Reproduce word for word the lines below, from the line containing "phylum: Cnidaria" through the line containing "common name: Horse", including both of those lines.

+++

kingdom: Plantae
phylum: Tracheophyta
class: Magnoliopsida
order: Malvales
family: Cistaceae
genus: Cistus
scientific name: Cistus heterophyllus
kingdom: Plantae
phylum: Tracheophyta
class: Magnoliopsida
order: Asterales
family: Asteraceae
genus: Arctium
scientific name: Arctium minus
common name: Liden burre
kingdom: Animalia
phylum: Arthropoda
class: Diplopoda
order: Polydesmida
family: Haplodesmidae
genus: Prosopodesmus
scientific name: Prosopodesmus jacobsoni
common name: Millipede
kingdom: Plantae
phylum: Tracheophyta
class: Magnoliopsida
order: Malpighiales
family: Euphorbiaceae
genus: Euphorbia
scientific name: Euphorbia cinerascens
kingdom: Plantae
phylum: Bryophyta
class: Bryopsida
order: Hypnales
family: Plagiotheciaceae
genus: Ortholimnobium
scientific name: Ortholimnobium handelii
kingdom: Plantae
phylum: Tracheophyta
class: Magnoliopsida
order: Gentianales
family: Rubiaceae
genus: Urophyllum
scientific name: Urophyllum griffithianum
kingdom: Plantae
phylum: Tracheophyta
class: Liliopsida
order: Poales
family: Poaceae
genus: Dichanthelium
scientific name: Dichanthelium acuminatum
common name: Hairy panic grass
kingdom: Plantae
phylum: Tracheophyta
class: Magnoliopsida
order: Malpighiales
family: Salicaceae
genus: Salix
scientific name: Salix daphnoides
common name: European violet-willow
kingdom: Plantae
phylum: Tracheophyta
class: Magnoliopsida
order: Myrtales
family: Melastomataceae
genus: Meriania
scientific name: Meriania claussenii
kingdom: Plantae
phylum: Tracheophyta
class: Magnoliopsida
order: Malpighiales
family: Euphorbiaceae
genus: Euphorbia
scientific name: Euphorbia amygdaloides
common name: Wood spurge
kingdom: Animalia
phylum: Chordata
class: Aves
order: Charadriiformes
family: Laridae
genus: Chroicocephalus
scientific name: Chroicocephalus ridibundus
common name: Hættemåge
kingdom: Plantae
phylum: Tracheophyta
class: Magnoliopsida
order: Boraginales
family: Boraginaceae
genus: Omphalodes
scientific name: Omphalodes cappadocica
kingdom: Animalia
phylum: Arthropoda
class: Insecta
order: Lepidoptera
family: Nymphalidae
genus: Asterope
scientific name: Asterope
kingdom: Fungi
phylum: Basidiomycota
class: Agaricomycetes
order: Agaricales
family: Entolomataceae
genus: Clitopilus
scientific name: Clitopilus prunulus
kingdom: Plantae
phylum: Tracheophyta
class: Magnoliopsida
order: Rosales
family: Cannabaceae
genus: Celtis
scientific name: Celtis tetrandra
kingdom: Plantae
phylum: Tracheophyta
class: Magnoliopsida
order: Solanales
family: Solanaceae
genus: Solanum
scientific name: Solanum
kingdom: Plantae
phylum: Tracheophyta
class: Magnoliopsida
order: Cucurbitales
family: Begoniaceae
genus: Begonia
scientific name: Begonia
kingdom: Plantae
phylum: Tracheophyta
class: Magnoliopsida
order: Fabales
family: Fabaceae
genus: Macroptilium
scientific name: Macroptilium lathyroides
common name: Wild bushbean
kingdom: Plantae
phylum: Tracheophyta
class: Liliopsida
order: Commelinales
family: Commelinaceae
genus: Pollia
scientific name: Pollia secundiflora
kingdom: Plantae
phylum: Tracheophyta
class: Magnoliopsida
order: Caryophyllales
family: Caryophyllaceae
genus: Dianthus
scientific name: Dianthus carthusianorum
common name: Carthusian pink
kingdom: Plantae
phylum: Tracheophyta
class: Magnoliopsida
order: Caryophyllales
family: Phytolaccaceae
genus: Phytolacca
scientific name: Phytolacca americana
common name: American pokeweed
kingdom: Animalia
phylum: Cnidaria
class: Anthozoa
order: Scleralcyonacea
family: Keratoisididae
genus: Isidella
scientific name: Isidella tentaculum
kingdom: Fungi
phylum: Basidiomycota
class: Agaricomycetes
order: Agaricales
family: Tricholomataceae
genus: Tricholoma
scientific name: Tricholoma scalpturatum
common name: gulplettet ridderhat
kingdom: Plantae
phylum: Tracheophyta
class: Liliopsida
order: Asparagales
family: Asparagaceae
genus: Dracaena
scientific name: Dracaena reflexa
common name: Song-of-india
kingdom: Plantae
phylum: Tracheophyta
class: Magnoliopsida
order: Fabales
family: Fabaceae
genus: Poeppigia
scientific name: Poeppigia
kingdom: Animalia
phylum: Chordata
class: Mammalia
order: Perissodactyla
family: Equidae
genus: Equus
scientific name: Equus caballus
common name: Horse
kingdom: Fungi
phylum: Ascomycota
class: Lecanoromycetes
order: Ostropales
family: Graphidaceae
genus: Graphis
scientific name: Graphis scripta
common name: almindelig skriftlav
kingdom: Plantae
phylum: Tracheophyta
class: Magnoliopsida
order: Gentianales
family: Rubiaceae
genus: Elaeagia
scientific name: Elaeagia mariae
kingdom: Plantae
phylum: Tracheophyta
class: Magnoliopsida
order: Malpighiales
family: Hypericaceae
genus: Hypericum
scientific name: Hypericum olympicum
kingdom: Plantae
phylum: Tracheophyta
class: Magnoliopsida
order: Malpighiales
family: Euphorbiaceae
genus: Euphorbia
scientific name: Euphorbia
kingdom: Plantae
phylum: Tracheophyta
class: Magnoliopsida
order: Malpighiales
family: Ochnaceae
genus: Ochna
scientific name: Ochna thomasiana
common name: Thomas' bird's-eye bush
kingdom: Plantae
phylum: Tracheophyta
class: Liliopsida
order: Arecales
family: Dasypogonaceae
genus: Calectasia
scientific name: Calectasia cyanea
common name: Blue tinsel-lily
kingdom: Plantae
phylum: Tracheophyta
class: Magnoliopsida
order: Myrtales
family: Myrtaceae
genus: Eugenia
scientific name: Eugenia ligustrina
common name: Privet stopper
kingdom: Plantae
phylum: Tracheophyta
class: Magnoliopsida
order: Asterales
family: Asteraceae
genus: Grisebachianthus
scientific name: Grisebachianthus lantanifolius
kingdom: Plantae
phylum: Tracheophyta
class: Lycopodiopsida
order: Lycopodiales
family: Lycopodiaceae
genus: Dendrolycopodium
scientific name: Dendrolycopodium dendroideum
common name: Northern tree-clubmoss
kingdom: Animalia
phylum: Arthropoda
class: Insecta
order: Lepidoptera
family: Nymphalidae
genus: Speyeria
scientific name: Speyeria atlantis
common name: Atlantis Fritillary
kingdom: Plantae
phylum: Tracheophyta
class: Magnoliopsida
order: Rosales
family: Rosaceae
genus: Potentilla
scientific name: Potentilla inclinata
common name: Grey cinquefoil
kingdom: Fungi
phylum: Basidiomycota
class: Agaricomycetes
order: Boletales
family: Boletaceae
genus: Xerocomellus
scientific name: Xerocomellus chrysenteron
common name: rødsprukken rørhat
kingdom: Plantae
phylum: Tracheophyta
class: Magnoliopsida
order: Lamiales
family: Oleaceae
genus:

+++

### Written solution
phylum: Cnidaria
class: Anthozoa
order: Scleralcyonacea
family: Keratoisididae
genus: Isidella
scientific name: Isidella tentaculum
kingdom: Fungi
phylum: Basidiomycota
class: Agaricomycetes
order: Agaricales
family: Tricholomataceae
genus: Tricholoma
scientific name: Tricholoma scalpturatum
common name: gulplettet ridderhat
kingdom: Plantae
phylum: Tracheophyta
class: Liliopsida
order: Asparagales
family: Asparagaceae
genus: Dracaena
scientific name: Dracaena reflexa
common name: Song-of-india
kingdom: Plantae
phylum: Tracheophyta
class: Magnoliopsida
order: Fabales
family: Fabaceae
genus: Poeppigia
scientific name: Poeppigia
kingdom: Animalia
phylum: Chordata
class: Mammalia
order: Perissodactyla
family: Equidae
genus: Equus
scientific name: Equus caballus
common name: Horse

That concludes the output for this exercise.